Pose do guerreiro II

Na primeira aula de ioga que eu fiz, eu já tinha decidido que aquilo não era pra mim. O professor falava muito devagar,  se movia muito rápido e não explicava o por quê de cada movimento – não me peça pra fazer nada sem me explicar o por quê! Saí com dor e uma verdade absoluta na cabeça: não gosto de ioga.

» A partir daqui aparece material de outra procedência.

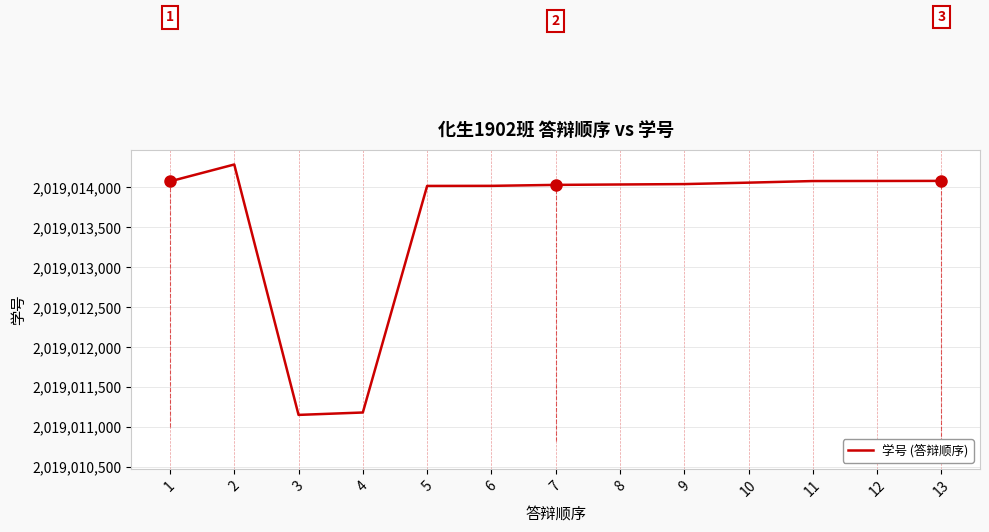

How many values are below 2019014040?

6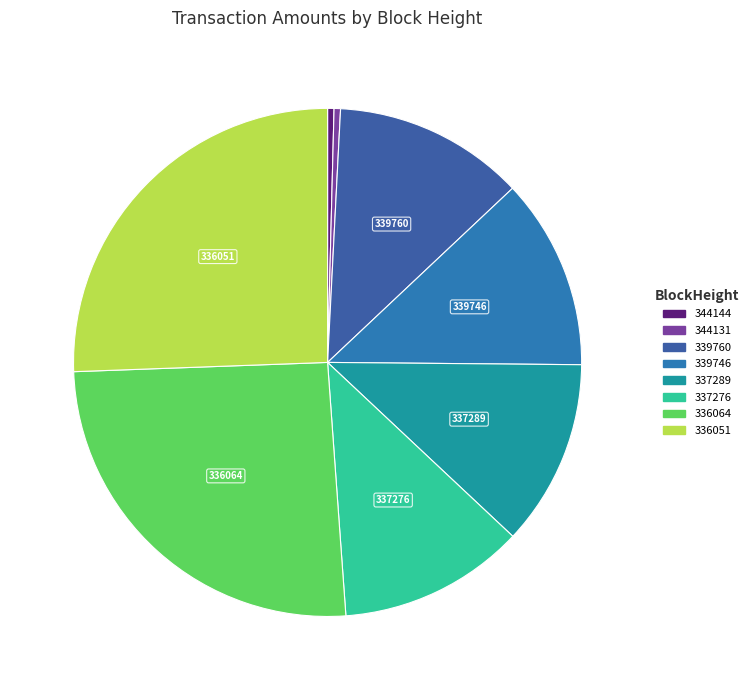

Does 344131 represent more than half of the total?

No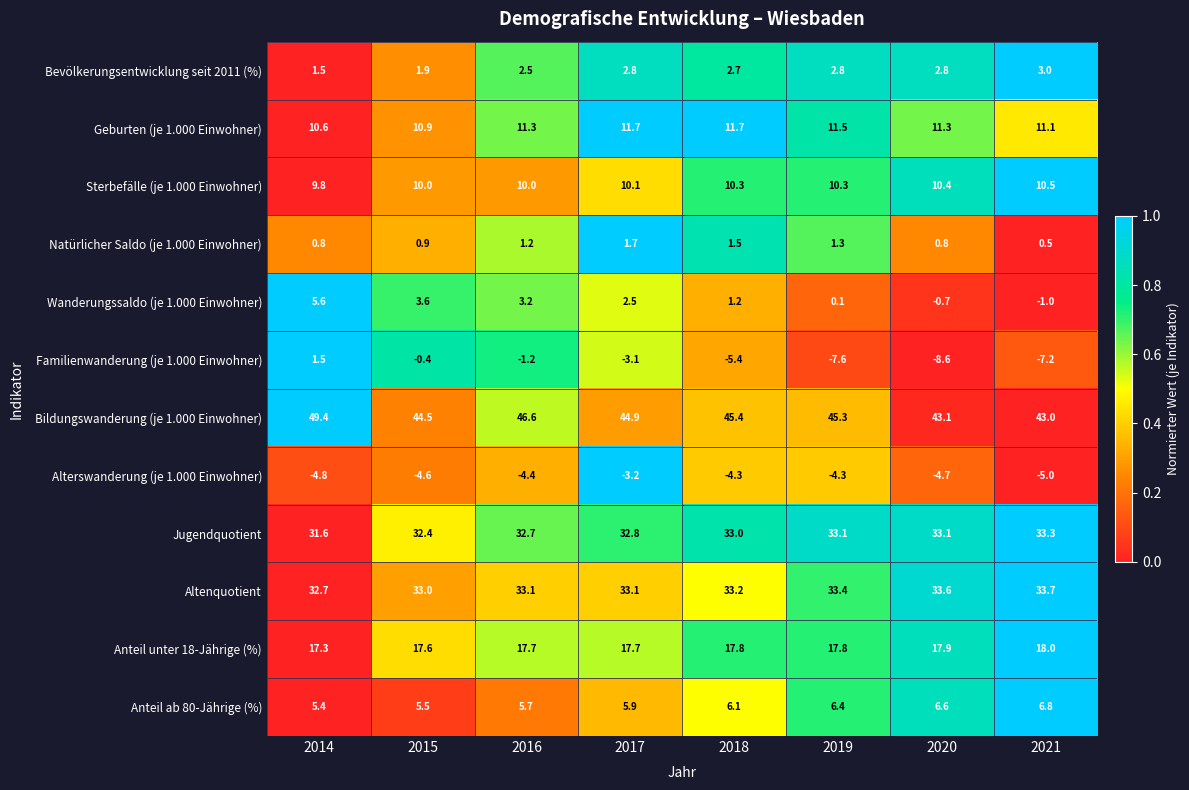

Between 2014 and 2020, which series saw the biggest shift?

Familienwanderung (je 1.000 Einwohner)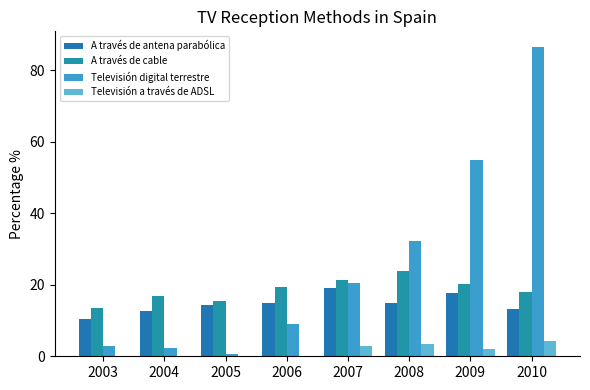

How many data points in A través de cable are above 19?

4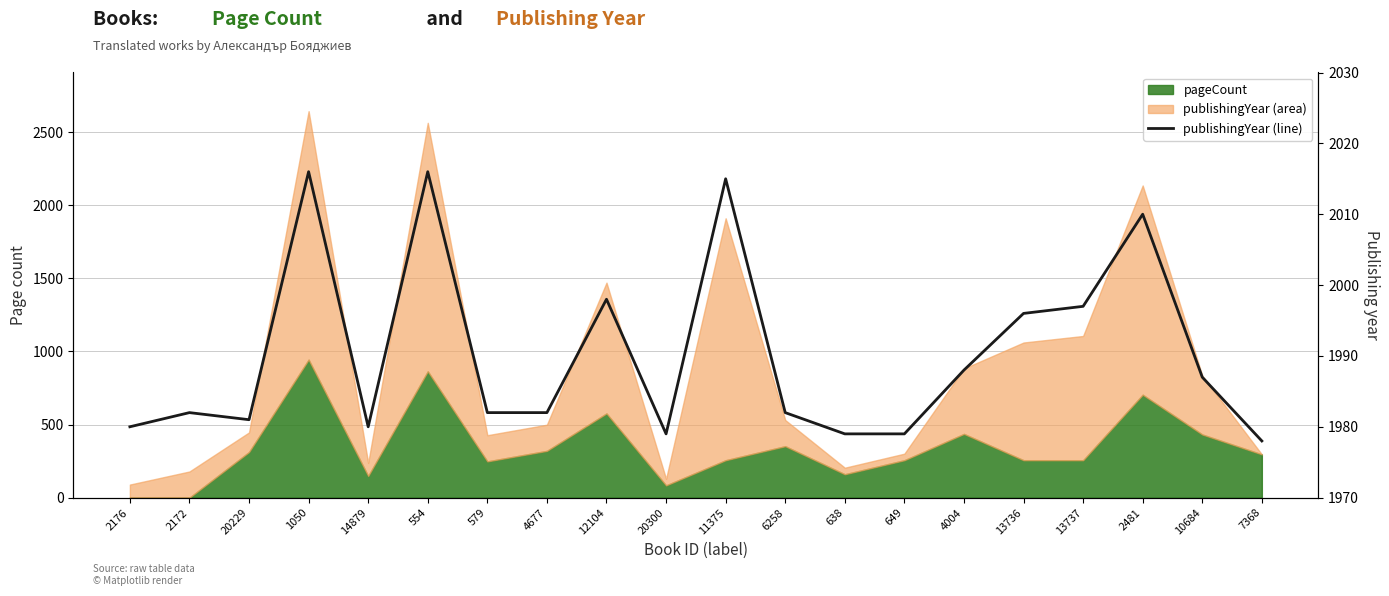

True or false: the data shows 3409 at 13737.

False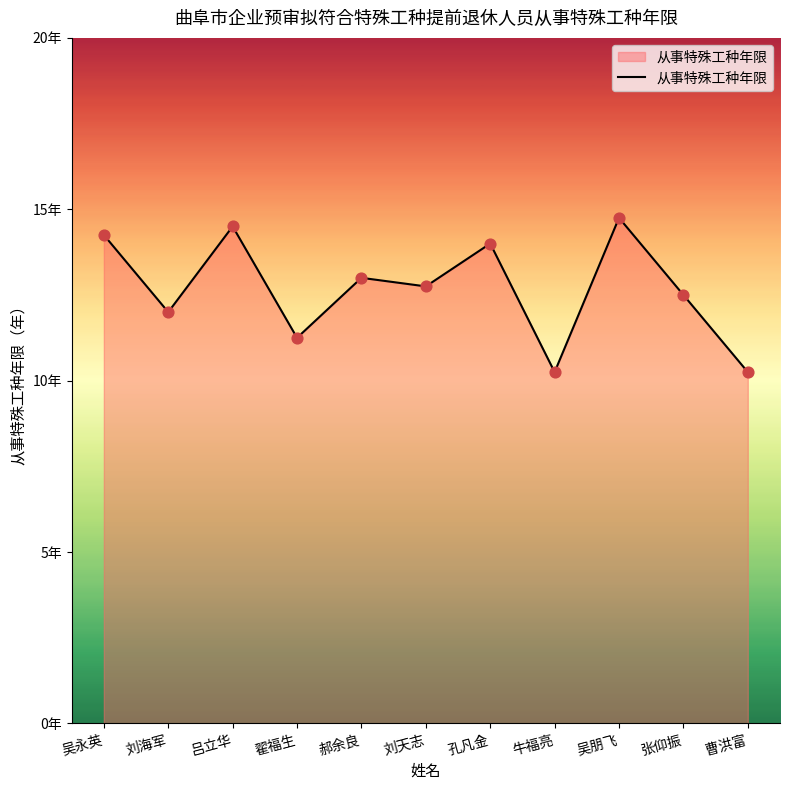

What is the change in value from 吕立华 to 吴朋飞?

+0.2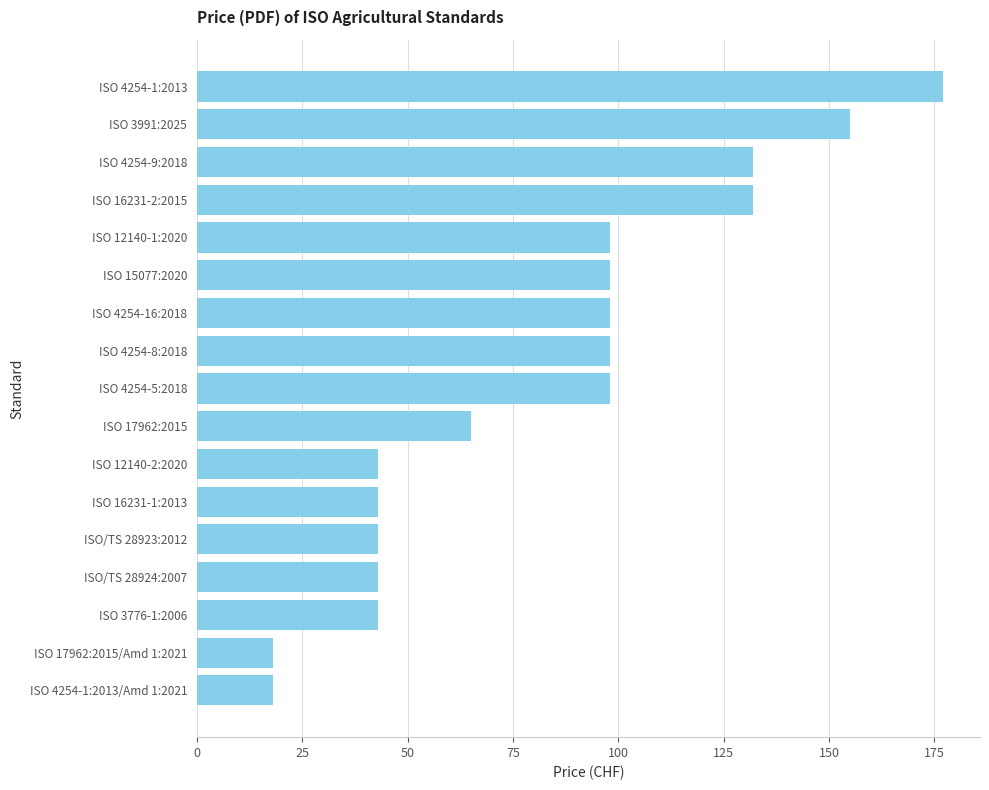

How many bars are there in total?

17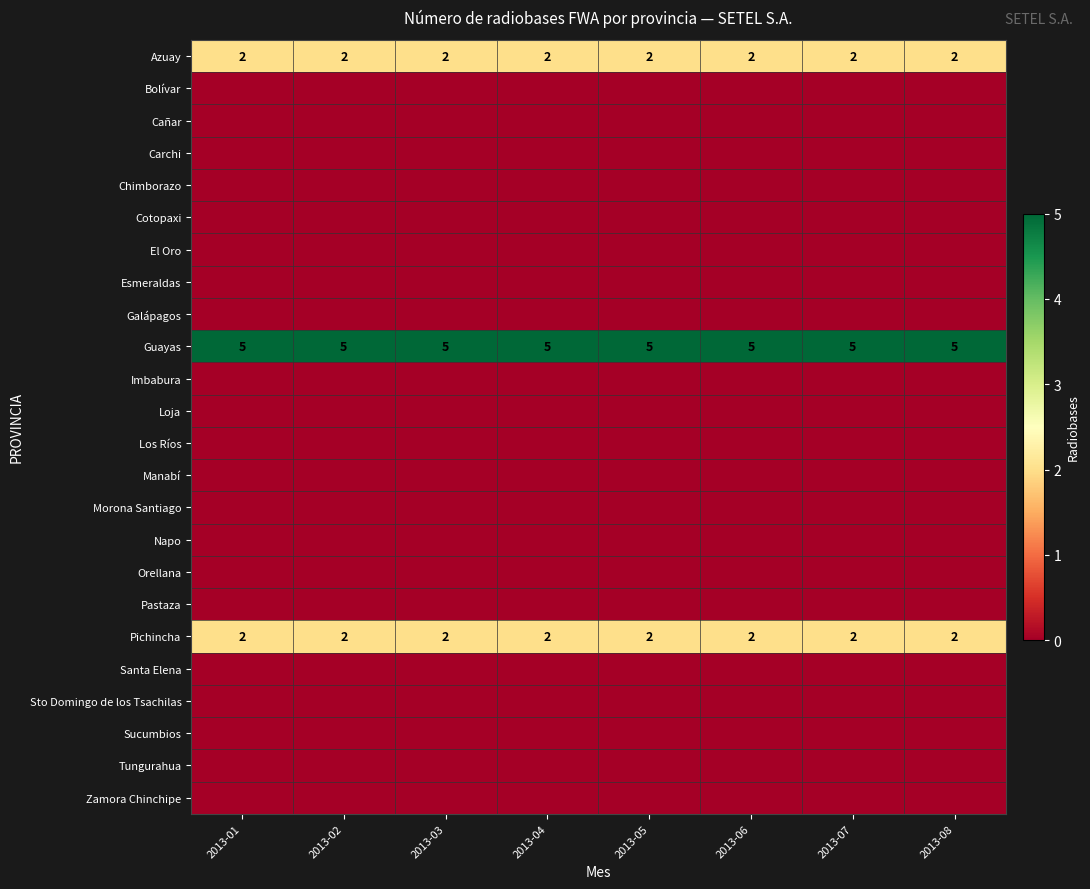

Is it true that Pichincha equals 1 at 2013-06?

False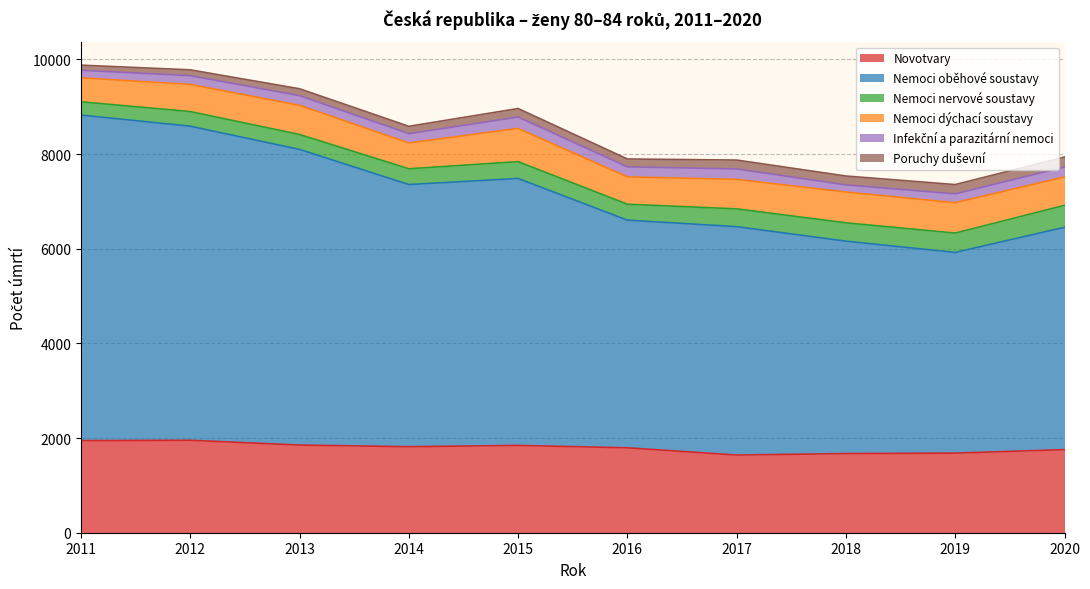

True or false: Poruchy duševní and Novotvary intersect in this chart.

False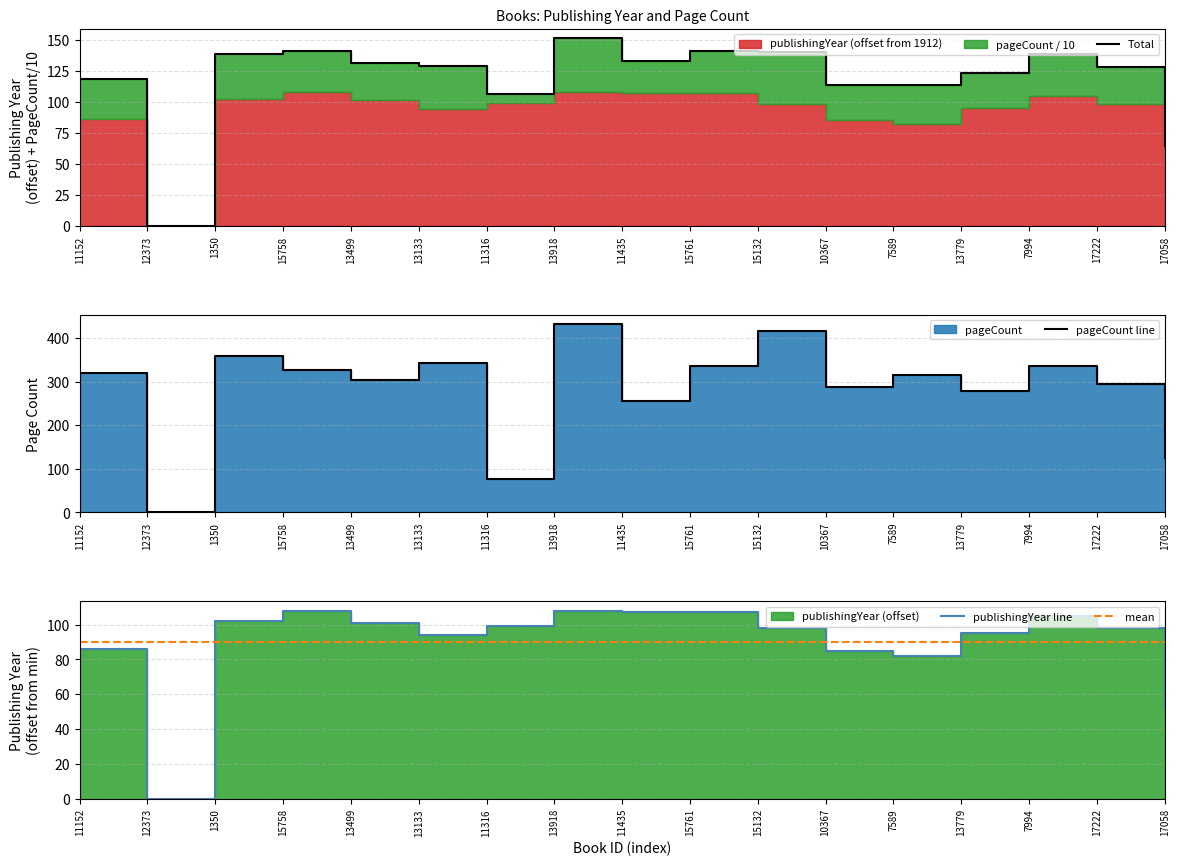

How many times do publishingYear line and pageCount line cross each other?

2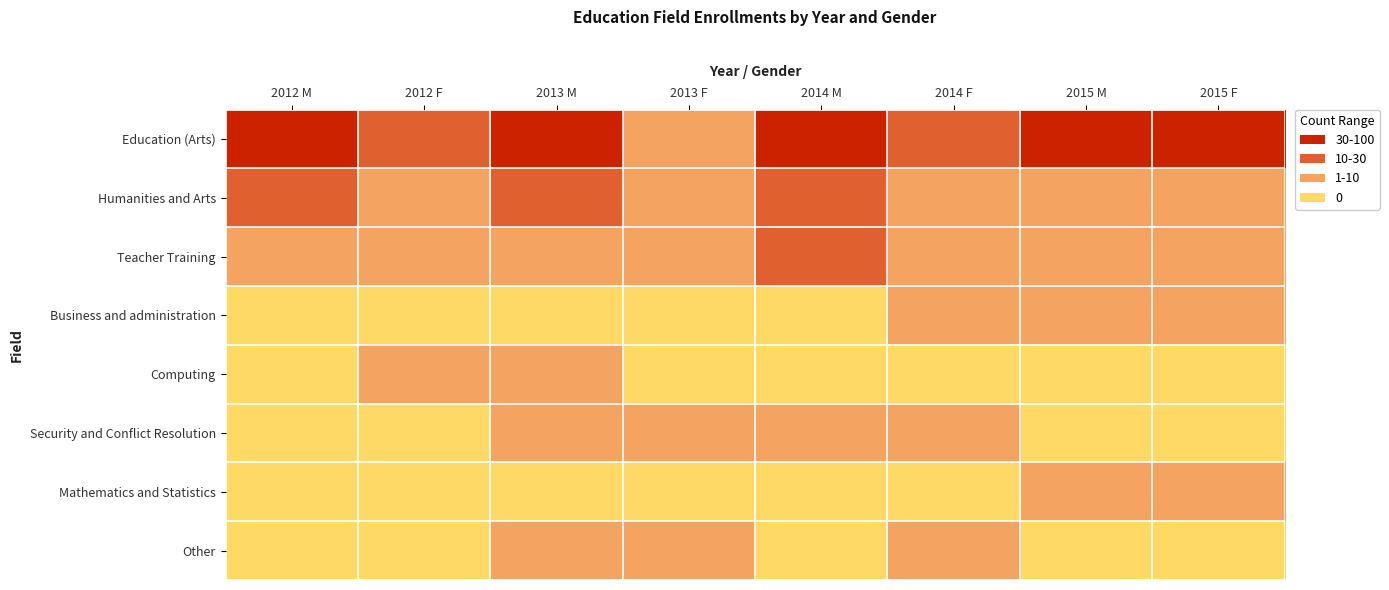

Rank the series by their maximum value, from lowest to highest.

Computing, Other, Mathematics and Statistics, Security and Conflict Resolution, Business and administration, Teacher Training, Humanities and Arts, Education (Arts)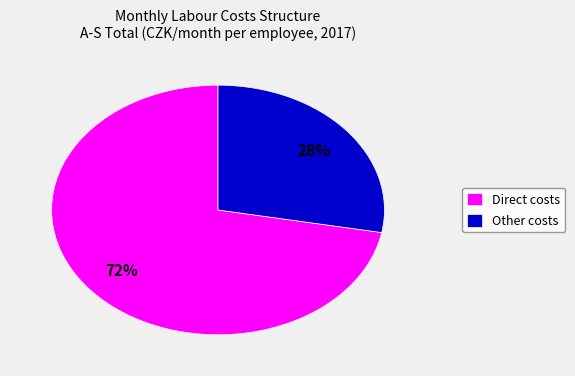

True or false: Other costs accounts for 21% of the total.

False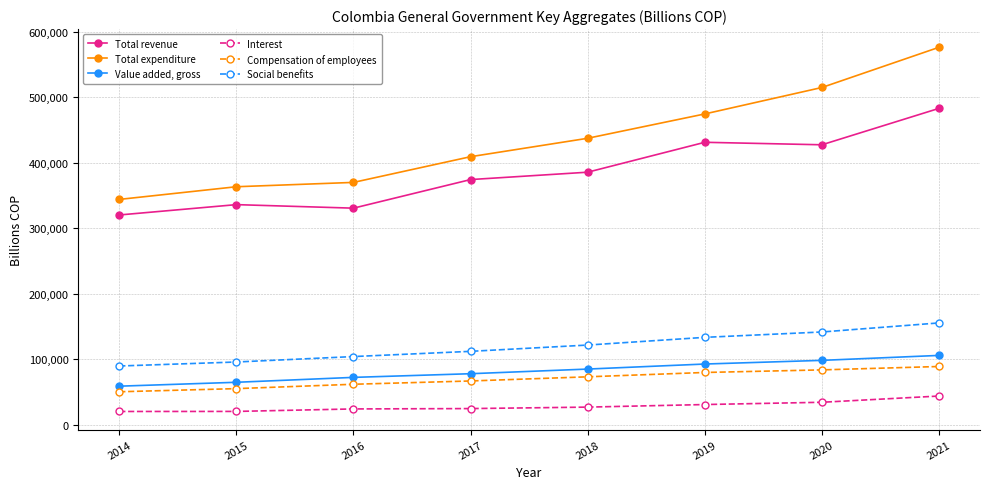

Rank the series by their maximum value, from highest to lowest.

Total expenditure, Total revenue, Social benefits, Value added, gross, Compensation of employees, Interest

Muitos tempos e algumas experiências depois, a vida me levou a outra aula, em outro local, com outro professor. Eu digo “vida”, mas foi o classpass, um aplicativo que você paga mensalmente e te dá acesso a diversas aulas e academias na sua área. E então tive uma experiência completamente diferente da anterior, dessa vez positiva. Voltei pra mais outra aula naquela mesma semana, e, de novo, outra experiência nova! E assim continuou, 10 aulas e uma badge de “rata de ioga” depois, as experiências continuavam se renovando e me surpreendendo .

De todos os sentimentos que eu experimentei, o mais marcante foi como eu conseguia relacionar a experiência da ioga com as minhas experiências no dia-a-dia. Por exemplo, respiração é algo que a gente toma como certa, mas quando as coisas apertam (na ioga e na vida), é muito comum esquecer dela, então trazer atenção pra cada inspiração e expiração ajuda no dois cenários!

Outra coisa que eu fiquei feliz em notar é como o corpo se ajusta com a prática. Primeiro é um aprendizado desajeitado, uma batalha entre movimentos e respiração, depois vem uma conexão entre os dois que você nem sabe de onde saiu e, por fim, você consegue fazer algo que não conseguia antes, segurar aquela pose um pouco mais confortável do que antes, alcançar os pés quando antes mal chegava no tornozelo… exatamente como na vida.

Mas esse não é um texto sobre os benefícios da ioga (há muitos, acredite), mas sobre os benefícios da imaginação. Um dia, pós aula, tive uma ideia boba: comecei a pensar que talvez eu pudesse trazer a força, confiança e habilidade que eu sentia muitas vezes na ioga pra vida, mesmo em atividades que eu não dominasse. Lembrei daquele estudo da pose da mulher maravilha, que diz que trazer suas mãos fechadas à cintura, as pernas distantes uma da outra e respirar fundo como se fosse a maior amazonas da ilha Paraíso por apenas 2 minutos altera a sua capacidade de solucionar problemas!!

Talvez não seja tão bobo assim pensar que esse ser confiante, forte, poderoso, guerreiro(!) já exista dentro da gente e a prática de trazer ele à superfície é muito bem vinda, obrigada. Deixo aqui minha singela arte pose do guerreiro (que foi uma batalha pessoal à sua própria maneira) como lembrete e convite. Beijos e até a próxima!